Internal Medicine and Medical Investigation Journal

ISSN: 2474-7750

Evaluating the Relationship between Daytime Sleepiness and Polysomnographic Indices in Patientswith Obstructive Sleep Apnea


Author(s): Abolhassan Halvani, Mohammad Mahdi Malek Sabet, Sareh Rafatmagham, Seyed Mohammad Amin Hashemipour, Abdolhosein Alimo-hammadi, Amir Houshang Mehrparvar, Mohsen Mirshamsi

Introduction: Obstructive sleep apnea (OSA) has been a major subject of interestin medical science for the past 50 years. It is also a major cause of death and disability, and the most common pathologic cause of daytime sleepiness. Currently, the gold standard for the diagnosis of OSA is polysomnography, but researchers have long sought easier and more affordable alternative methods for the diagnosis of this condition. This study aimed to determine whether the results of the Epworth Sleepiness Scale (ESS) and the Berlin Questionnaire (BQ) are accurate enough to be recommended as alternatives to polysomnography.

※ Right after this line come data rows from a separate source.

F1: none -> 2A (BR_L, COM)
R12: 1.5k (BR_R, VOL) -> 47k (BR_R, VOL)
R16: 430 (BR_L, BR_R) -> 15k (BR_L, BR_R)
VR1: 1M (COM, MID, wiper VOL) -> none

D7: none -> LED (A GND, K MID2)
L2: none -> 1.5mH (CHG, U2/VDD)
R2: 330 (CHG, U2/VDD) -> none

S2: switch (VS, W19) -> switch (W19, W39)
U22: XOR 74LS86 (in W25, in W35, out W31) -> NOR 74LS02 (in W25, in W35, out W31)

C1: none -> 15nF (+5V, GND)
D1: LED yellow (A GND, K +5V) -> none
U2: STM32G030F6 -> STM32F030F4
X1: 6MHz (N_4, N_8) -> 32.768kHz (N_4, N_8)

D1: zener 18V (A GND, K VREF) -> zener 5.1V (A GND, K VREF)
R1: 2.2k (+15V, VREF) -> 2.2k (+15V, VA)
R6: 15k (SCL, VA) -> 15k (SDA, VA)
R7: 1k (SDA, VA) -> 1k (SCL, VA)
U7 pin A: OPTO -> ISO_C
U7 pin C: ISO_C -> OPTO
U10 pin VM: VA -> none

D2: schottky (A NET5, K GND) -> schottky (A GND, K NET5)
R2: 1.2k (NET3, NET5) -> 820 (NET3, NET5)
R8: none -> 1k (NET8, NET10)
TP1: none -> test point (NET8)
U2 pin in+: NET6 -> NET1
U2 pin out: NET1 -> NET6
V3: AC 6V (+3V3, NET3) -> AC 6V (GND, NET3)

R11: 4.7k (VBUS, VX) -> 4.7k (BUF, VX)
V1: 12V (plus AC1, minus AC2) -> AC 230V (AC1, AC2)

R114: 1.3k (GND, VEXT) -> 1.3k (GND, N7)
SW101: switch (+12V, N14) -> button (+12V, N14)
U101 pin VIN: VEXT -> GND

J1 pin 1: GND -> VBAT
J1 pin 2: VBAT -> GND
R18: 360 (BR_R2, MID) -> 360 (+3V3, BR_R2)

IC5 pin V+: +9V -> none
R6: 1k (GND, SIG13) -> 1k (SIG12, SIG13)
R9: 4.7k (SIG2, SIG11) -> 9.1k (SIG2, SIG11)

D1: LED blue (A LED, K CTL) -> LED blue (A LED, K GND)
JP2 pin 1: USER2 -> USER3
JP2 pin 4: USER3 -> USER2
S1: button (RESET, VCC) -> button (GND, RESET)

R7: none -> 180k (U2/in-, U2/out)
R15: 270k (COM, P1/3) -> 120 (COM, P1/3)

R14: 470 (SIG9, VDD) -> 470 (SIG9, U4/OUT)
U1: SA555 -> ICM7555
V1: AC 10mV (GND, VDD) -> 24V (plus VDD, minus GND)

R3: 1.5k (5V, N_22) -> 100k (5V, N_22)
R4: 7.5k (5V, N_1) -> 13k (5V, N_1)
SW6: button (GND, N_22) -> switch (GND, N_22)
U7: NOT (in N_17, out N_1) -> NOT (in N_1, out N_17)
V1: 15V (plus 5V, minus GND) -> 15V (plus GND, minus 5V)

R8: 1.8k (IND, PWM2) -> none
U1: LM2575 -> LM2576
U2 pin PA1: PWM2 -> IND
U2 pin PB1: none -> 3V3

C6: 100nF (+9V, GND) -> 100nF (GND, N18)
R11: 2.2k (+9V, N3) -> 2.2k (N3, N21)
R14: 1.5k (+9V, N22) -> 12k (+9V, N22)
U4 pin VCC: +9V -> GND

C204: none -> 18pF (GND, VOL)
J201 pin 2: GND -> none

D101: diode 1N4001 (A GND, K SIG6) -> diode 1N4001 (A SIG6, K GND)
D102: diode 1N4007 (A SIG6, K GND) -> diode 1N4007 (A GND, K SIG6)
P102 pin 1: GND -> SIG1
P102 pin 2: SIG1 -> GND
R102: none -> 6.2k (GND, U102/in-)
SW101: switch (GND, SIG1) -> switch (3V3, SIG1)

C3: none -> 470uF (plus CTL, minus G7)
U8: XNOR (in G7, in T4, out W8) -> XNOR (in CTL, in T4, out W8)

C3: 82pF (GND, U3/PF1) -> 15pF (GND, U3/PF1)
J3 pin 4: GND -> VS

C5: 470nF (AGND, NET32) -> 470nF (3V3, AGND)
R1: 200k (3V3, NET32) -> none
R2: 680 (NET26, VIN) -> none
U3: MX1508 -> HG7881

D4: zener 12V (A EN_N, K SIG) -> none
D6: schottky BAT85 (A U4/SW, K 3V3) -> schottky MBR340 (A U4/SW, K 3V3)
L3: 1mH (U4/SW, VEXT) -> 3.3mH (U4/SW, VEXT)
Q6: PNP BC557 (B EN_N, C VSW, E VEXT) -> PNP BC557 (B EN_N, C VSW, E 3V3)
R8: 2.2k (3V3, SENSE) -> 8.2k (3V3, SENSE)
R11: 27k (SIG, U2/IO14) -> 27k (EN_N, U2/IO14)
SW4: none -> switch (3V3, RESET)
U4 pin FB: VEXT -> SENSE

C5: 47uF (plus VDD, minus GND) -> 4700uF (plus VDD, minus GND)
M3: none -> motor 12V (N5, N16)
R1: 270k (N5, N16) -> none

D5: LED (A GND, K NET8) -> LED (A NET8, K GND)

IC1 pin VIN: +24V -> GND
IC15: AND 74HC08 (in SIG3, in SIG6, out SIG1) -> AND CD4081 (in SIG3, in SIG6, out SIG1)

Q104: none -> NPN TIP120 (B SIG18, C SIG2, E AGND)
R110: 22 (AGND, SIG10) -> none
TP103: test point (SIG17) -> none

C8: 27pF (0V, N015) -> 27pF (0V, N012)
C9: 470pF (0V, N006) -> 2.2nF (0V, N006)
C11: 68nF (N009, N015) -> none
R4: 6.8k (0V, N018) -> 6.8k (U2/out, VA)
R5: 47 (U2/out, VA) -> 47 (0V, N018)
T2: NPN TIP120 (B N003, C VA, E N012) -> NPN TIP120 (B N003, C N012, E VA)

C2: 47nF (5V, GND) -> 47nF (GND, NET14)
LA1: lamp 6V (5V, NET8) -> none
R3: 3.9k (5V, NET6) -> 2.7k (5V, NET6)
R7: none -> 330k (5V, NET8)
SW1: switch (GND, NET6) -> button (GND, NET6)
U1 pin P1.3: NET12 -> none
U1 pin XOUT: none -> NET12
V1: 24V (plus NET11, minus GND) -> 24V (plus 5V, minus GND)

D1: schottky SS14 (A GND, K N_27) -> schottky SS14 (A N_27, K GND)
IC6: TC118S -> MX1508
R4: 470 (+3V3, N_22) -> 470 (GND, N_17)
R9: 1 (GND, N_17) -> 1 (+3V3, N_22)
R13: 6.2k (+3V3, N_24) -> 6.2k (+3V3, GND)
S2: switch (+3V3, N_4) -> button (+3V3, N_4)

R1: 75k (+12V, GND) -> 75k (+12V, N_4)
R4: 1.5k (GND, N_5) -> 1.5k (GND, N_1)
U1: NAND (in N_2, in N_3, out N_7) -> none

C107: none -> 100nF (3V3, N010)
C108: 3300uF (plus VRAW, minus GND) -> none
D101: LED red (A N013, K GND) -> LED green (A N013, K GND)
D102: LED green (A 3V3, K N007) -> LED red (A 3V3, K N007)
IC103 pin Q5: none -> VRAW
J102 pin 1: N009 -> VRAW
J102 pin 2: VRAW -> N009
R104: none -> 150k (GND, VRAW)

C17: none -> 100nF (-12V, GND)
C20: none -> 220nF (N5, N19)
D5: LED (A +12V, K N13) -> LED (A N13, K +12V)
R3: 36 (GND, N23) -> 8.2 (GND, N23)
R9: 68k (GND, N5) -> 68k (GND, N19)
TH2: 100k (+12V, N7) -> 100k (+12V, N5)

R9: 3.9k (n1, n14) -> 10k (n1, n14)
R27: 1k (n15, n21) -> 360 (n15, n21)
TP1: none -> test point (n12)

Materials and Methods: This descriptive-analytical study was performed on 90 patients with suspected OSA at Farrokhi hospital, Yazd, Iran. ESS and BQ were filled by the patients, and data was analyzed by ANOVA, chi-square test, and Fisher’s exact test SPSS ver.17. Results: Of the 90 patients being studied, 69 (76.6%) were male and 21 (23.3%) female. The mean age of patients was 48±12.4 years, mean BMI 31.5±5.6 kg/m2, mean neck circumference 40.8±5.1 cm, mean abdominal circumference 107.2±12.7 cm, mean night spo2 (peripheral oxygen saturation) 89.6±5.5, mean desaturation index 33.1±23.7, and mean total snoring duration 34.3±22.3. Also, the mean ESS score and AHI of the patients were 10.6±5.6 and 30.3±23.5, respectively. Conclusion: The results suggested that if used appropriately, and in combination with clinical evidence, ESS and BQ can serve as effective instruments for screening patients who need further examination with polysomnography.